Points: Rosberg 220 - 191 Hamilton
Rivalry rating: 10/10
Over the following five races, Hamilton did his talking on the track and took five consecutive victories. He made a huge leap forward at the Singapore Grand Prix when Rosberg suffered an electronics failure with his steering wheel. The problem was traced back to the contamination of the steering's wiring loom by a substance used during servicing back at base. It gave Hamilton a three-point lead in the championship that he then extended over the next three races. At the Japanese and US Grands Prix he came from behind to pass Rosberg on track, underlining the advantage he had over his team-mate in race conditions. Rosberg hit back with victory in Brazil to limit the gap to 17 points ahead of the final round, although Hamilton could have put up a much stronger fight had he not spun at a crucial point in the race.

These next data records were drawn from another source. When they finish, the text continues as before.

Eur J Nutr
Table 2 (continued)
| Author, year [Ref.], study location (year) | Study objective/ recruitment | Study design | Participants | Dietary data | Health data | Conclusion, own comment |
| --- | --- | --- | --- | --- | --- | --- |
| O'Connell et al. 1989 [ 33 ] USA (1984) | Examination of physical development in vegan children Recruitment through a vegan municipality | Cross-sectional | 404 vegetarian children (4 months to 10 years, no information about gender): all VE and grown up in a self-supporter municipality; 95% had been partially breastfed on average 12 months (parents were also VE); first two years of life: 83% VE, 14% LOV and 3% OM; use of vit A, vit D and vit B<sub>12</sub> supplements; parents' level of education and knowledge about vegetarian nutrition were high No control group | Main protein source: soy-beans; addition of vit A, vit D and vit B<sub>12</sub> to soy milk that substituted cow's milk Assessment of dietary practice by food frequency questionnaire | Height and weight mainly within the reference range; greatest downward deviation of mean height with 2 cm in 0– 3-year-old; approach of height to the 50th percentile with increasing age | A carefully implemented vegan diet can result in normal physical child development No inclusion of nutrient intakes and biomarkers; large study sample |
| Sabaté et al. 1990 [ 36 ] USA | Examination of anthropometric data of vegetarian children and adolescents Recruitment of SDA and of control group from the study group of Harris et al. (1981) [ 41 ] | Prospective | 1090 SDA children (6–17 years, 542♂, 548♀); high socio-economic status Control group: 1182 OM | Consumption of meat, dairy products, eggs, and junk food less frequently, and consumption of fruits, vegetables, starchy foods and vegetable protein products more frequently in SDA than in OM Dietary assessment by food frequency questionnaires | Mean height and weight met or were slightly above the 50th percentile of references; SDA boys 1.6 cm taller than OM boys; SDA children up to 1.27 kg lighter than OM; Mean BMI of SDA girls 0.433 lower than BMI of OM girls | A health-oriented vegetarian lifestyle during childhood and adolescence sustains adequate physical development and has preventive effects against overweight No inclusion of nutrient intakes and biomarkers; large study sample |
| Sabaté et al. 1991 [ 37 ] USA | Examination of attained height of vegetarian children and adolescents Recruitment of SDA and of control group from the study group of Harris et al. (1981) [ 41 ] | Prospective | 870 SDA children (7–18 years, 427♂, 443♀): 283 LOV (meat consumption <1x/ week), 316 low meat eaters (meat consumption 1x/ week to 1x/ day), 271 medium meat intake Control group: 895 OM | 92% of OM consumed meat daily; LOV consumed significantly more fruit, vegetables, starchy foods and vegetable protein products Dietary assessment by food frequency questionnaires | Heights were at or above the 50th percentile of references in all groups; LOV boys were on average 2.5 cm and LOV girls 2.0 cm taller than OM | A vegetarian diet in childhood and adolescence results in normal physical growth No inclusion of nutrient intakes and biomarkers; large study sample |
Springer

Points after Brazilian GP: Hamilton 334 - 317 Rosberg
Rivalry rating: 7/10
As it turned out, the Abu Dhabi showdown would not be another wheel-to-wheel duel between the pair some predicted. Rosberg took a comfortable pole position on Saturday and hoped for some magic from the Williams behind, but on race day it was Hamilton who started fastest and led into Turn 1 with a thundering start. The Brit looked comfortable in the lead and, with Rosberg's championship hopes fading in the desert, an Energy Recovery System (ERS) failure saw him fall out of the points and out of contention. Hamilton came home to take his 11th win of the season and end a six-year wait for his second world championship.